Meydanı dolaşıyor, etrafı inceliyoruz biraz ve sonrasında tekrar tren istasyonuna yürüyoruz. Lucca treni geliyor ve biniyoruz. Yolda şöyle bir fikir çıkıyor: “Floransa’da Michalengelo Tepesi’ne günbatımına yetişebilir miyiz?”
Neden olmasın?
Lucca’da iniyoruz ve bize adeta ortaçağ’ı yaşatan bu şehrin sokaklarını inanılmaz bir hızla dolaşıyoruz. Şehre asıl ününü veren Amfitiyatro Meydanı denilen meydan.
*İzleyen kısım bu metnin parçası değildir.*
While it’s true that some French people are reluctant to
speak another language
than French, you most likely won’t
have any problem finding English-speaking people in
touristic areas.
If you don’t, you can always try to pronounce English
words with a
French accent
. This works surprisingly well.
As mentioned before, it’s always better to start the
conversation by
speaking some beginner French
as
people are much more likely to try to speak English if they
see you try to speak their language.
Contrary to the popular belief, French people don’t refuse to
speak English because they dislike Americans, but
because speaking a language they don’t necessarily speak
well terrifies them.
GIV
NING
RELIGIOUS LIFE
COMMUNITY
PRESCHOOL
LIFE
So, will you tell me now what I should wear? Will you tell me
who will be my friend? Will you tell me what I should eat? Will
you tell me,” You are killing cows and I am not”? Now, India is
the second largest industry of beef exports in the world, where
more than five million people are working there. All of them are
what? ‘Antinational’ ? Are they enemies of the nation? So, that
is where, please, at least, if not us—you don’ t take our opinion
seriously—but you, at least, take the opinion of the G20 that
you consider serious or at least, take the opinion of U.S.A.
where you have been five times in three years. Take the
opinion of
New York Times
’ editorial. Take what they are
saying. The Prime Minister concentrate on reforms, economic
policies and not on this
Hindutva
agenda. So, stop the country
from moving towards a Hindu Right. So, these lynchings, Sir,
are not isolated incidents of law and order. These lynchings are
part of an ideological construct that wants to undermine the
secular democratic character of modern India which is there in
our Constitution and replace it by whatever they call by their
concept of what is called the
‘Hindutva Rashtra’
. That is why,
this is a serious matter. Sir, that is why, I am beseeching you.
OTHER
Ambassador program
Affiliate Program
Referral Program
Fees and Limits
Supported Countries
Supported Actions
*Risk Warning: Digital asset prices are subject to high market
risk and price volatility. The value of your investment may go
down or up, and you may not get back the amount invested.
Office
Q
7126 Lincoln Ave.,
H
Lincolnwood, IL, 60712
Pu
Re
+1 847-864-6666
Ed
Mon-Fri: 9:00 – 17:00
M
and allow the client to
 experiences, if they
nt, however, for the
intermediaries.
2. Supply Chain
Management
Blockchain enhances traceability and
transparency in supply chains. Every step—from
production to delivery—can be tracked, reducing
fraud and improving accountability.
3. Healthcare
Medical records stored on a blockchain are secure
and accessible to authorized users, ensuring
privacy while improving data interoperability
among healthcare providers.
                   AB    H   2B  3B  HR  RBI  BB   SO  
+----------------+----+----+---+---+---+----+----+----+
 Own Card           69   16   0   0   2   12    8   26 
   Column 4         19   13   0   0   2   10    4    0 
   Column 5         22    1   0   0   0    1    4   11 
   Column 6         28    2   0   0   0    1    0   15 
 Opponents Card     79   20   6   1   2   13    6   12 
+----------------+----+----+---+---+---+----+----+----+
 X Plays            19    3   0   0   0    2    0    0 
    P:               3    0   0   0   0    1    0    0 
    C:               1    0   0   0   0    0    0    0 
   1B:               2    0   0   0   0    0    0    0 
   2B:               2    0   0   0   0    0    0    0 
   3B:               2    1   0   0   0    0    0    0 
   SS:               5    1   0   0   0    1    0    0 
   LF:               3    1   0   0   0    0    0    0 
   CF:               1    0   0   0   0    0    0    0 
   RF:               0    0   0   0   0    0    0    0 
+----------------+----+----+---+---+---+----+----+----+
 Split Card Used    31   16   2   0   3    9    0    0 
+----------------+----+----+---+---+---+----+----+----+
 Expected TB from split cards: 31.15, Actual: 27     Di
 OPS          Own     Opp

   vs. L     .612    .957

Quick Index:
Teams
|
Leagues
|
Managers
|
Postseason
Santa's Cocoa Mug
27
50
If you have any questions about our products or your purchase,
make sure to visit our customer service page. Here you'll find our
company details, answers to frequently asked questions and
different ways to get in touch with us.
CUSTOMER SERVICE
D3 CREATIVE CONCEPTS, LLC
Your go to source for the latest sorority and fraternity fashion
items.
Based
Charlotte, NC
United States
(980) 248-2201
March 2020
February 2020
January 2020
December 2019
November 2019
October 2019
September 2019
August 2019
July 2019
Bu meydan zamanında gerçekten de bir amfitiyatroymuş ve onun üstüne inşaa edilmiş, tiyatronun kalıntıları hala yer yer görülebiliyor.
Lucca gerçekten çok güzel bir şehir. İtalya’ya bir de bu güzel küçük şehirleri gezmeye, hatta bu şehirlerde kalmaya gelmeli. Biz şimdi büyük üçlemeyi tamamlamaya çalışıyoruz. Lucca piyangodan çıktı, iyi ki gelmişiz, ama hani sorsanız gördüklerimizin çok da akılda kalıcı olduğu söylenemez.
Lucca’dan hemen trene binip Floransa’ya doğru yola çıkıyoruz. Vardıktan sonra bir otobüse biniyoruz, günbatımına az kaldı, ama yolumuz kısa. Fakat otobüs tüm Floransa’yı dolaşmaya karar vermiş, önce nehir boyunca olabildiğince uzaklaşıyoruz Michalengelo Tepesi’nden, güneş yüzünü son kez gösterdikten iki dakika sonra falan biz tepede oluyoruz ancak. Günbatımını kaçırdık, ama manzara yine de soluk kesici.
Ah, iyi ki gelmişiz. Hava iyice kararıp, ışıklar yanana kadar oyalanıyoruz ve sonrasında yürüyerek şehir merkezine iniyoruz.
Floransa’yı abartmıyorlarmış meğer, ben yine her fazlasıyla popüler olmuş yere olduğu gibi önyargıyla yaklaşmışım. Roma’yı gölgede bıraktığından biraz kıskanmışım. Roma’nın yeri hala ayrı, ama Floransa da tüm abartıları hak ediyormuş meğerse.
Gidip akşam karanlığında Duomo’yu izleyeceğim biraz şimdi izninizle, ayrıca pizzalarım ile randevum var. Venedik’te görüşmek üzere.
Nasıl Giderim?
Floransa’ya Türkiye’den doğrudan uçuş yok, fakat Roma’ya olan uçuşlar ile Floransa’ya ulaşmak oldukça kolay. Roma’dan Floransa’ya sık aralıklarla otobüs ve tren seferleri düzenleniyor. Pisa’ya Türk Hava Yolları, İstanbul Atatürk Havalimanı’ndan direkt uçuyor. Başka bir uçuş ile İtalya’ya gelenler ise Pisa’yı Floransa’dan kalkan trenlerle günübirlik ziyaretlerle bile görebilirsiniz.